- Exercise requirements -
For each line of the data below that holds "positivity", copy the line.

- Input material -
++++++++++++++++++++

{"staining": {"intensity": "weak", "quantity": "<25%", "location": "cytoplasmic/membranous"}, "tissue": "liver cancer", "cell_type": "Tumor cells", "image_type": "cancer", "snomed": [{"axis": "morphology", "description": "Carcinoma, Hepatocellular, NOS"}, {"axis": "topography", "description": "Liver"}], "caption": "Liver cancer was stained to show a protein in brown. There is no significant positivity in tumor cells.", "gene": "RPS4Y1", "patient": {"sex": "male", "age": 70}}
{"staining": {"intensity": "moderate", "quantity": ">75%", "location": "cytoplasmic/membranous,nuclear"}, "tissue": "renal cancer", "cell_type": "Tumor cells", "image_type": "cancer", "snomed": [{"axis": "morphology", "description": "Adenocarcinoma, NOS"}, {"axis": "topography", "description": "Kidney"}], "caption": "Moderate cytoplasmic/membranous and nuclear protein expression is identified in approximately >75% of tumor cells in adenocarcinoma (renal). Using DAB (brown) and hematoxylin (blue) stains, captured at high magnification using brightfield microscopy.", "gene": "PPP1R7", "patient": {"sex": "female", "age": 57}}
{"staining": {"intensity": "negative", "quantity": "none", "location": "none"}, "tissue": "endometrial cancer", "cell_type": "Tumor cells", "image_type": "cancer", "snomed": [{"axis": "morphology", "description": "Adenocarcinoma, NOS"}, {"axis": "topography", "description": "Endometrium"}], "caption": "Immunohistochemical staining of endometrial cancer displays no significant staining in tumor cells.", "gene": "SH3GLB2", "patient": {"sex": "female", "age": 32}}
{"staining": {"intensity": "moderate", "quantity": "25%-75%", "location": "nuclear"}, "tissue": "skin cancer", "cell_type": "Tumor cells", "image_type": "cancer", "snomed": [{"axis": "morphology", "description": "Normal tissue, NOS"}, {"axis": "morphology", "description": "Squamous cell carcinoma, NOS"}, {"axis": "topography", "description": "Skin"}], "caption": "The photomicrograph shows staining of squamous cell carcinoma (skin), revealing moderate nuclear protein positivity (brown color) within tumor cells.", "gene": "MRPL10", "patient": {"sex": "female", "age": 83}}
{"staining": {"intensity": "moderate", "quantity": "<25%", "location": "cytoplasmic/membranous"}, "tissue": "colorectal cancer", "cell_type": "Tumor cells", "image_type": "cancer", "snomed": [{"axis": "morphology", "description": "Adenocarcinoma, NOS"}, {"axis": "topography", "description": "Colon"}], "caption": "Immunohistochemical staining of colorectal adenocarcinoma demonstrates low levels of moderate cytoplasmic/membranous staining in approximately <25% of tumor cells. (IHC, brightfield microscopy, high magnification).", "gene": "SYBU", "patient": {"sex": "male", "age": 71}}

++++++++++++++++++++

- Reply -
{"staining": {"intensity": "weak", "quantity": "<25%", "location": "cytoplasmic/membranous"}, "tissue": "liver cancer", "cell_type": "Tumor cells", "image_type": "cancer", "snomed": [{"axis": "morphology", "description": "Carcinoma, Hepatocellular, NOS"}, {"axis": "topography", "description": "Liver"}], "caption": "Liver cancer was stained to show a protein in brown. There is no significant positivity in tumor cells.", "gene": "RPS4Y1", "patient": {"sex": "male", "age": 70}}
{"staining": {"intensity": "moderate", "quantity": "25%-75%", "location": "nuclear"}, "tissue": "skin cancer", "cell_type": "Tumor cells", "image_type": "cancer", "snomed": [{"axis": "morphology", "description": "Normal tissue, NOS"}, {"axis": "morphology", "description": "Squamous cell carcinoma, NOS"}, {"axis": "topography", "description": "Skin"}], "caption": "The photomicrograph shows staining of squamous cell carcinoma (skin), revealing moderate nuclear protein positivity (brown color) within tumor cells.", "gene": "MRPL10", "patient": {"sex": "female", "age": 83}}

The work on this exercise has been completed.